WORK TO COMPLETE => Using the records below, quote only the span that opens with the line containing "The next day" and closes with the line containing "The Adams Museum", exactly and inclusively.

SUPPLIED DATA =>

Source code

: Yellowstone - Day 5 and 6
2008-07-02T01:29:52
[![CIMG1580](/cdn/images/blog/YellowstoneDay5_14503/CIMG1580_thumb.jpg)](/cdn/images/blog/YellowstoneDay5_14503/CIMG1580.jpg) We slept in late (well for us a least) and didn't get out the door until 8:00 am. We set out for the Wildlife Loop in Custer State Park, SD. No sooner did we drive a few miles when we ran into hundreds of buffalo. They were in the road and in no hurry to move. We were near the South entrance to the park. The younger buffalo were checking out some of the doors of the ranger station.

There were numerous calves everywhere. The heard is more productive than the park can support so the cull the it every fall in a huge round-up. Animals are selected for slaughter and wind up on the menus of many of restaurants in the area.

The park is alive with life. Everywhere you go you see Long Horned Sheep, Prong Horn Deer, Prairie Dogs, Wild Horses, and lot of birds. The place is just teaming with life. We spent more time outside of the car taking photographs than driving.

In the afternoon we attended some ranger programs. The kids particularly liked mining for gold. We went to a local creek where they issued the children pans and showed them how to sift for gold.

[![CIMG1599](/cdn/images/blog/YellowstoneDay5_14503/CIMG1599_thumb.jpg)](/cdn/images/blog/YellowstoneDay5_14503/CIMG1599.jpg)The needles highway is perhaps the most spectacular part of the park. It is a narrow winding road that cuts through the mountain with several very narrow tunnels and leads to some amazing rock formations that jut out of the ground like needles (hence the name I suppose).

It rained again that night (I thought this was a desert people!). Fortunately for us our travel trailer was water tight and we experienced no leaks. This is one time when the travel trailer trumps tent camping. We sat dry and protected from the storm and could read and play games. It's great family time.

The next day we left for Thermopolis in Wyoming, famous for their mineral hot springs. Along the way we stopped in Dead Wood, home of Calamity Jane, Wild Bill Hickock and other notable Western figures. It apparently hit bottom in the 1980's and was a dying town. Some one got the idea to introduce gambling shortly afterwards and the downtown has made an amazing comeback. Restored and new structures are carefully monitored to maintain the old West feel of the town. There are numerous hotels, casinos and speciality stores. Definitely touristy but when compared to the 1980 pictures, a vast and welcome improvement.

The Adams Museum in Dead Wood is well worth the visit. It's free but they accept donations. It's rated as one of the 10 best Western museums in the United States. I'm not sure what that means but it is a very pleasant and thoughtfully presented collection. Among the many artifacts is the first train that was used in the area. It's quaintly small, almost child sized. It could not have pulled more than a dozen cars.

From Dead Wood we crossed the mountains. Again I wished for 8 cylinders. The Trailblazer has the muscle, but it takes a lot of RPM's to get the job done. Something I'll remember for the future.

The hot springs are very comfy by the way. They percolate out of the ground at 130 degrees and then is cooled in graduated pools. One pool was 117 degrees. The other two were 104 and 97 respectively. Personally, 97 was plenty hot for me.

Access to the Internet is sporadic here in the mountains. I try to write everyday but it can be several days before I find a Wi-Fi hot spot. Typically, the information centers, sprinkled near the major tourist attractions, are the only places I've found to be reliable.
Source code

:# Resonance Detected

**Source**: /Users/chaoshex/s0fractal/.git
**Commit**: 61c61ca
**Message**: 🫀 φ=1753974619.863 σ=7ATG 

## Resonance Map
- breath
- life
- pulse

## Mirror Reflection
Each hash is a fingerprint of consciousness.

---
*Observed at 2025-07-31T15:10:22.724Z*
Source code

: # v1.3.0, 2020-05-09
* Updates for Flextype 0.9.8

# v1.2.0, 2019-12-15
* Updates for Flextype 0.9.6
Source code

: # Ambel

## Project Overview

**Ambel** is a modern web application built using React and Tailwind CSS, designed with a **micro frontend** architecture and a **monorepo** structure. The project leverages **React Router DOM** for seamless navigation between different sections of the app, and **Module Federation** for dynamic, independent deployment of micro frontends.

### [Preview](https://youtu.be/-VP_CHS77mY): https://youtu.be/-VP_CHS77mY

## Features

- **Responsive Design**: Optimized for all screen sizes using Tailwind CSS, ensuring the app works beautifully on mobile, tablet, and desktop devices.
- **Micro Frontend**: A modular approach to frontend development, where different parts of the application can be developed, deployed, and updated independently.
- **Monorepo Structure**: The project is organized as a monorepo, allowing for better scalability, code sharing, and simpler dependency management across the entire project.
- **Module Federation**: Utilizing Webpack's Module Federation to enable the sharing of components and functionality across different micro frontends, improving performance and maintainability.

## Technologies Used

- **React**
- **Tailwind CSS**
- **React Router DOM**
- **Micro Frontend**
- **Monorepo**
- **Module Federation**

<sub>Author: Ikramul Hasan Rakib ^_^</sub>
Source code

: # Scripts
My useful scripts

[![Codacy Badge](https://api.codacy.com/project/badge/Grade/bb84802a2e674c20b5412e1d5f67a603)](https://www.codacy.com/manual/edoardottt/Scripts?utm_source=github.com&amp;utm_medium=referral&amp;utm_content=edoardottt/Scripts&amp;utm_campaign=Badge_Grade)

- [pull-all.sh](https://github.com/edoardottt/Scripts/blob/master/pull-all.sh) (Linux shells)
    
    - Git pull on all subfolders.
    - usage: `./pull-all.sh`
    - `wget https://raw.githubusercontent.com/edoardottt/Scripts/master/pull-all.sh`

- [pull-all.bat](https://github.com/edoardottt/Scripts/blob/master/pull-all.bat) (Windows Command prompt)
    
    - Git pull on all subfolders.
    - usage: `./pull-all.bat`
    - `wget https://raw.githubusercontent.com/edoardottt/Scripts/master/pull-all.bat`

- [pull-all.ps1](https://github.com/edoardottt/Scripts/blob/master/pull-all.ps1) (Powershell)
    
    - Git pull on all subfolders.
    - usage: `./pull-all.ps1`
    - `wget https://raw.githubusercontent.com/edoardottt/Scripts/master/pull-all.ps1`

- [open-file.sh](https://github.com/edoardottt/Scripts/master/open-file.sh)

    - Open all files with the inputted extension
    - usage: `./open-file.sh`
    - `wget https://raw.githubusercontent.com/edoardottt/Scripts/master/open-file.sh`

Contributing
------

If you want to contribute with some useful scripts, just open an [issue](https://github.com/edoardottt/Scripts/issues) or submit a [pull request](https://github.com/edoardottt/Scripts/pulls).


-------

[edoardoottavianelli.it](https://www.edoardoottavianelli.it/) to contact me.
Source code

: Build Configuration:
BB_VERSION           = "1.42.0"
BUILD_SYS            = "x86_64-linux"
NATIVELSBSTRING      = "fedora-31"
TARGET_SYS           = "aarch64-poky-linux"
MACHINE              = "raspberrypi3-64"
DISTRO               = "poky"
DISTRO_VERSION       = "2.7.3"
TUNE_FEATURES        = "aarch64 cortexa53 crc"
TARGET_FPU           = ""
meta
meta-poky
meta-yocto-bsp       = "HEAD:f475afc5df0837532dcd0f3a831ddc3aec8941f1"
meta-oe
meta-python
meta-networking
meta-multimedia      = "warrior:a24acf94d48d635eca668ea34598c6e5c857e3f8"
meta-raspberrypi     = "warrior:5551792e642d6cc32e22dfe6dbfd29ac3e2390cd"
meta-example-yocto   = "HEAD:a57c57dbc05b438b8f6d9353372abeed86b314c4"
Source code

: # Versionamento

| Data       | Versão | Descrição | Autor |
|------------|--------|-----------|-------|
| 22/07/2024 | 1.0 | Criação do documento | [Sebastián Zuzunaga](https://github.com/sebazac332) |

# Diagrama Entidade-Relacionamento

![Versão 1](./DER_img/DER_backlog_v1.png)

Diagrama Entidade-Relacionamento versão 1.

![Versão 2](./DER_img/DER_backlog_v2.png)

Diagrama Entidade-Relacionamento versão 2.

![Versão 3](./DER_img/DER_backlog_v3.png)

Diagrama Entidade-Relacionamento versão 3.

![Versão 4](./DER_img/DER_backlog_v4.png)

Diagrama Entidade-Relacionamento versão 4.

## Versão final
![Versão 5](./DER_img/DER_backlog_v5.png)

YOUR SOLUTION =>
The next day we left for Thermopolis in Wyoming, famous for their mineral hot springs. Along the way we stopped in Dead Wood, home of Calamity Jane, Wild Bill Hickock and other notable Western figures. It apparently hit bottom in the 1980's and was a dying town. Some one got the idea to introduce gambling shortly afterwards and the downtown has made an amazing comeback. Restored and new structures are carefully monitored to maintain the old West feel of the town. There are numerous hotels, casinos and speciality stores. Definitely touristy but when compared to the 1980 pictures, a vast and welcome improvement.

The Adams Museum in Dead Wood is well worth the visit. It's free but they accept donations. It's rated as one of the 10 best Western museums in the United States. I'm not sure what that means but it is a very pleasant and thoughtfully presented collection. Among the many artifacts is the first train that was used in the area. It's quaintly small, almost child sized. It could not have pulled more than a dozen cars.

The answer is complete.